Karim Masroor

Personal information
- Full name: Karim Masroor
- Date of birth: 1955
- Place of birth: Mashhad, Iran
- Position(s): Centre forward

Youth career
- 1969–1972: Pas Mashhad

Senior career*
- Years: Team / Apps / (Gls)
- 1972–1973: Pas Mashhad
- 1973–1985: F.C. Aboumoslem

International career
- 1973–1974: Iran national under-20 football team

= Karim Masroor =

Iranian footballer (born 1955)

Karim Masroor (کریم مسرور born in 1955, Mashhad) is a retired Iranian football player. He was known as (سر طلایی Golden Head) due to his many goals scored through headers.

==Playing career==

===Club career===
He played for Pas Mashhad and F.C. Aboumoslem. His most memorable games were a friendly vs Neftianik Baku and a game versus Persepolis F.C. where he was enjoying himself dribbling past Ali Parvin throughout the game and he scored a goal in that game. His striking partner upfront for F.C. Aboumoslem was Majid Tafreshi.
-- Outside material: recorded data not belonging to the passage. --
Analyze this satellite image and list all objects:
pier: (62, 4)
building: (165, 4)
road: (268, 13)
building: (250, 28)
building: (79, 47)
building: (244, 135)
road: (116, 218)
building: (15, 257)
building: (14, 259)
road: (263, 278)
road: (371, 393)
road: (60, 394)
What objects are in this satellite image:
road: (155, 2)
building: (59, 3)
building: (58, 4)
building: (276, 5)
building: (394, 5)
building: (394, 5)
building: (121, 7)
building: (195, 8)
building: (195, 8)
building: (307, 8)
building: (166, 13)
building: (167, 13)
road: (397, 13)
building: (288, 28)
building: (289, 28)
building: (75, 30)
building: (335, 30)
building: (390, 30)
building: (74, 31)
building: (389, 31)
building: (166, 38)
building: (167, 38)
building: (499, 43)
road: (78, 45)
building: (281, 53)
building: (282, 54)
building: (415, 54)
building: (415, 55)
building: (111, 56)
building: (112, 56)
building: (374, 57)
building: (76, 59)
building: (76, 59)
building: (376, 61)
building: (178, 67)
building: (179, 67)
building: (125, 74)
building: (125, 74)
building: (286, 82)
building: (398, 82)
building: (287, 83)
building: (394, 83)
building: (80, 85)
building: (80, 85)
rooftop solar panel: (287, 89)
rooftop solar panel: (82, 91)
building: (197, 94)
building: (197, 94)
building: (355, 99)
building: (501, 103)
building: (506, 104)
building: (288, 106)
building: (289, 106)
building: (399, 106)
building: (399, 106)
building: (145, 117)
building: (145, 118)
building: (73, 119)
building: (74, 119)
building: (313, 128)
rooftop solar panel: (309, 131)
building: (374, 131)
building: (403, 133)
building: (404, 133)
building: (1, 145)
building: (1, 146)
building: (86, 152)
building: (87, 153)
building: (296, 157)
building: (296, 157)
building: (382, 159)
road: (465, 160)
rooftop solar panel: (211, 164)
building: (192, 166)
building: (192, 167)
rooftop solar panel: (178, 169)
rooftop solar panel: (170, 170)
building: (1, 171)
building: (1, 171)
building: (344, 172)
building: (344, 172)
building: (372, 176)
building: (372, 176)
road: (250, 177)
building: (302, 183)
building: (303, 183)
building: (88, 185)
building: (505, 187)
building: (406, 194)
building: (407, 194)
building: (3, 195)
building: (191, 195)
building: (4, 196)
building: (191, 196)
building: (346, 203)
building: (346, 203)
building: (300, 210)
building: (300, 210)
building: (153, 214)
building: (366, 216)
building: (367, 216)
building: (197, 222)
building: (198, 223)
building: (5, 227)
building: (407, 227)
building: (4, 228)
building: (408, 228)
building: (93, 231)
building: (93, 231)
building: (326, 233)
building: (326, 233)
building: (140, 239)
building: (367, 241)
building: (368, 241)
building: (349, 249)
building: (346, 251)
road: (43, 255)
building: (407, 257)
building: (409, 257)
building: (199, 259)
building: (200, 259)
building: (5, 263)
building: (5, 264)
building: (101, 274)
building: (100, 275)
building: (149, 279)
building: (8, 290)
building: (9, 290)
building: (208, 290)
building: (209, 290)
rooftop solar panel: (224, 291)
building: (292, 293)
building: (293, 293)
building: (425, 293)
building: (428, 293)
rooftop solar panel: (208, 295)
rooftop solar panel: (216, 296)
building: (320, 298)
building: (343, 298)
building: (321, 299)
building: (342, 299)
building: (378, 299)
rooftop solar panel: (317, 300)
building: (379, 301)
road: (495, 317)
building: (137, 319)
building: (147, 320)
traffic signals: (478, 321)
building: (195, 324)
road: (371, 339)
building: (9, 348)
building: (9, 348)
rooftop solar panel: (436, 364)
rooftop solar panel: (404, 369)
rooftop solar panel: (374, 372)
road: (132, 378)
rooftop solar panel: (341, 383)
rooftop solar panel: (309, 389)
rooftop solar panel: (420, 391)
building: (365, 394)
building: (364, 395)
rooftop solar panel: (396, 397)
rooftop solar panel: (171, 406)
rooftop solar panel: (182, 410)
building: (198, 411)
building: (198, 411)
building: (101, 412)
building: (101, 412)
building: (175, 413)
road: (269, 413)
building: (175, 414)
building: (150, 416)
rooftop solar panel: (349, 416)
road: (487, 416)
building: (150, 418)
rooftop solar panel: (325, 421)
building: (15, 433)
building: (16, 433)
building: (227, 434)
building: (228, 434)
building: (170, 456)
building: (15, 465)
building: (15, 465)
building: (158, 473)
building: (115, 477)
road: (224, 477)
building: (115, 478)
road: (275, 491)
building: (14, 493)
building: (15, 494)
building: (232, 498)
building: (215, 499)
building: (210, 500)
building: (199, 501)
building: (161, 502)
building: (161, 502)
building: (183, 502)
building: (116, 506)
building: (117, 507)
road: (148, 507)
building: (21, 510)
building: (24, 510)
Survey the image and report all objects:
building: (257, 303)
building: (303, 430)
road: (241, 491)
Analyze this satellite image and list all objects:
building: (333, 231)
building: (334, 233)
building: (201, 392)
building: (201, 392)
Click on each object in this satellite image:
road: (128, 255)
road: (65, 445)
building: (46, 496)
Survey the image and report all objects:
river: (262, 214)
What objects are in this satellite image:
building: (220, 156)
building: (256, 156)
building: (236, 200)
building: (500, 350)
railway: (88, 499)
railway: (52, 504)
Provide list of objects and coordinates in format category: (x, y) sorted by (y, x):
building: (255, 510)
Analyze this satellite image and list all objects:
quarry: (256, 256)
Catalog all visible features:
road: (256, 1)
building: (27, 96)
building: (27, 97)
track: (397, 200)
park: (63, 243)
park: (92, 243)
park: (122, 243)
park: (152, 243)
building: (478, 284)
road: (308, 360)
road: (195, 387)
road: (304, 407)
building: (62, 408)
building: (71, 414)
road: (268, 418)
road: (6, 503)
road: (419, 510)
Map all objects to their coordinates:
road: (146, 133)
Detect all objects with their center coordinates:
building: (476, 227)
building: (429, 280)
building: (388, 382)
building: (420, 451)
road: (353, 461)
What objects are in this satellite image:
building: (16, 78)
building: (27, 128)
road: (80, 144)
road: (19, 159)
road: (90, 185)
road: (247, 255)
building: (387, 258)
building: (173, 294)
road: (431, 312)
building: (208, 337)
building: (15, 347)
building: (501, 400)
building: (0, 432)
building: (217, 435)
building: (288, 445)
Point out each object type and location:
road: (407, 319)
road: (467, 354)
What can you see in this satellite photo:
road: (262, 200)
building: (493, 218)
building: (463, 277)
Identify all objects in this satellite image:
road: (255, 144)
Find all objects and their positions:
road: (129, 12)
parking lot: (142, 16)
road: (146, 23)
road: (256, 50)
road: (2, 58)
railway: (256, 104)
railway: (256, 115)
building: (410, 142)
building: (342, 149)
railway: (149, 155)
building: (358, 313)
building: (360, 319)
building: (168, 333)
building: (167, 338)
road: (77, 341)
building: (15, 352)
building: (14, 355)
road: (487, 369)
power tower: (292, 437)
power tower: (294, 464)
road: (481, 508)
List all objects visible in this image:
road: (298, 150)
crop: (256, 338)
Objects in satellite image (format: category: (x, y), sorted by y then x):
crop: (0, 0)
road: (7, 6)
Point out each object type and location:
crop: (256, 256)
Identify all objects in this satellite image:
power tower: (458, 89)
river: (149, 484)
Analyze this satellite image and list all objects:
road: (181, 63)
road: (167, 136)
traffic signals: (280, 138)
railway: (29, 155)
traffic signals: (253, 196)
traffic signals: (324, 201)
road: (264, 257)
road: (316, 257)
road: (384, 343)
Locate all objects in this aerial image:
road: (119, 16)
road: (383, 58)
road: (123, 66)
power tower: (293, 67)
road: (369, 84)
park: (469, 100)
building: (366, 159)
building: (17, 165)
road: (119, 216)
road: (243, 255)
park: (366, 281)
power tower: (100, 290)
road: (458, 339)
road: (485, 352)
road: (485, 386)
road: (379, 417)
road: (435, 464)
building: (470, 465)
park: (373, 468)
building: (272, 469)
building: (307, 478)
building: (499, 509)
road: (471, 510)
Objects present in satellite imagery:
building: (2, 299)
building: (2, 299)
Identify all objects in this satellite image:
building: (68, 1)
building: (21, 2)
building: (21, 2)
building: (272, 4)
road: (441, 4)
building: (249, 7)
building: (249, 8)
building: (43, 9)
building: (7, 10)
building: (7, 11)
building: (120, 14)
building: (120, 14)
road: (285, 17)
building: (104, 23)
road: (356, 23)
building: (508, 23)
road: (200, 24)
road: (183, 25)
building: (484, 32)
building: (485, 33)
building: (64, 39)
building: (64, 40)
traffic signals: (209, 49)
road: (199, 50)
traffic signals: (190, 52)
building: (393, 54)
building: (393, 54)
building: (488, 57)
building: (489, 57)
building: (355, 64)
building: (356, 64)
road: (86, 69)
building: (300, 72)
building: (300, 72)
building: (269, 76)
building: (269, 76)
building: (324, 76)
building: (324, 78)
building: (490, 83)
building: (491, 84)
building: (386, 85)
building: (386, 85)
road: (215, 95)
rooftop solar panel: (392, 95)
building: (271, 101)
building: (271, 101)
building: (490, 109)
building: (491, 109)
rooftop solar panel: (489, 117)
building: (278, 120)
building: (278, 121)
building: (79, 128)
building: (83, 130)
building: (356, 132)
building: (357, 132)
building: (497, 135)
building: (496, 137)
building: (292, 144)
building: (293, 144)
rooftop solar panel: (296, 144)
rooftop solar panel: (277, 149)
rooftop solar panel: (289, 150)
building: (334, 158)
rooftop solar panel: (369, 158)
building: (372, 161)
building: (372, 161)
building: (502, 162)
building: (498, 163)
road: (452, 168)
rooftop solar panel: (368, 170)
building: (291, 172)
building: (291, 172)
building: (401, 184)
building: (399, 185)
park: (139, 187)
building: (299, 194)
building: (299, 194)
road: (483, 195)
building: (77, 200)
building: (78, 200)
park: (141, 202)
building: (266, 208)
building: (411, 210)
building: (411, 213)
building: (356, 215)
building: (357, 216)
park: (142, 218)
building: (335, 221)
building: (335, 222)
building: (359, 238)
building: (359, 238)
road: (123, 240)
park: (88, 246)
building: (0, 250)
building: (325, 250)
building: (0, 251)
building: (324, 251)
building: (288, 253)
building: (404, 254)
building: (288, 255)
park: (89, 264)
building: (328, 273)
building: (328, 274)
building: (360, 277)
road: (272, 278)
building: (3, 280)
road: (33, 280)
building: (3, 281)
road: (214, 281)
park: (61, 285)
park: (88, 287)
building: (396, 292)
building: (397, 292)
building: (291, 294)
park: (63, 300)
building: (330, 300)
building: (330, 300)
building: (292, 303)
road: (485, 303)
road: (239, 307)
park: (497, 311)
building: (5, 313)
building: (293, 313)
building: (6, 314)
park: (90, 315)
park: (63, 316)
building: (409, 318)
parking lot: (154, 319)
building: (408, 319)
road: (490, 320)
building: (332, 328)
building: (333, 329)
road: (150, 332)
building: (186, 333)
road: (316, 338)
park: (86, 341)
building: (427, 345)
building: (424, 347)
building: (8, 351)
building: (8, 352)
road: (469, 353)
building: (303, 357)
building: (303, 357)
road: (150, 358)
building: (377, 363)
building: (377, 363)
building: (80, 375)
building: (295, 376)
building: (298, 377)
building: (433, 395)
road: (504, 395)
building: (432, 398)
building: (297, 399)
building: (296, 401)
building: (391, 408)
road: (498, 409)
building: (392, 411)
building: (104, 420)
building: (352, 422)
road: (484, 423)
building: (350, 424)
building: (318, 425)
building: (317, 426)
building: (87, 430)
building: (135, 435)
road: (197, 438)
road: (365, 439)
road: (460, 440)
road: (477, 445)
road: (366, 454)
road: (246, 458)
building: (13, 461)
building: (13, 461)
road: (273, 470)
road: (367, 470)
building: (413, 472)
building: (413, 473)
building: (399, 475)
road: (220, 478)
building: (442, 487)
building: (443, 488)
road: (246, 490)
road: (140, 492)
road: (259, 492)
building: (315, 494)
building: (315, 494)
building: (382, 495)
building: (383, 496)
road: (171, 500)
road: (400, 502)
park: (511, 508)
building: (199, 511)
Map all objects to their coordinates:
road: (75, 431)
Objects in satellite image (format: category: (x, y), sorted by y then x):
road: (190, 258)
His other team mates were Reza Abbasi, Mohammad Panjali, Akbar Misaghian and Mohammad Azam.

===National career===
He was a member of Iran national under-20 football team in 1973–1974. His team mates were Hafez Tahouni, Hassan Rowshan, Nouri Khodayari, Parviz Mazloomi, Mahmoud Haghighian, Gholam Hossein Peyrovani, Hadi Naraghi to name a few.

==Achievements==
- In one of the Takht Jamshid Cup league seasons during the 1970s, he scored 11 goals.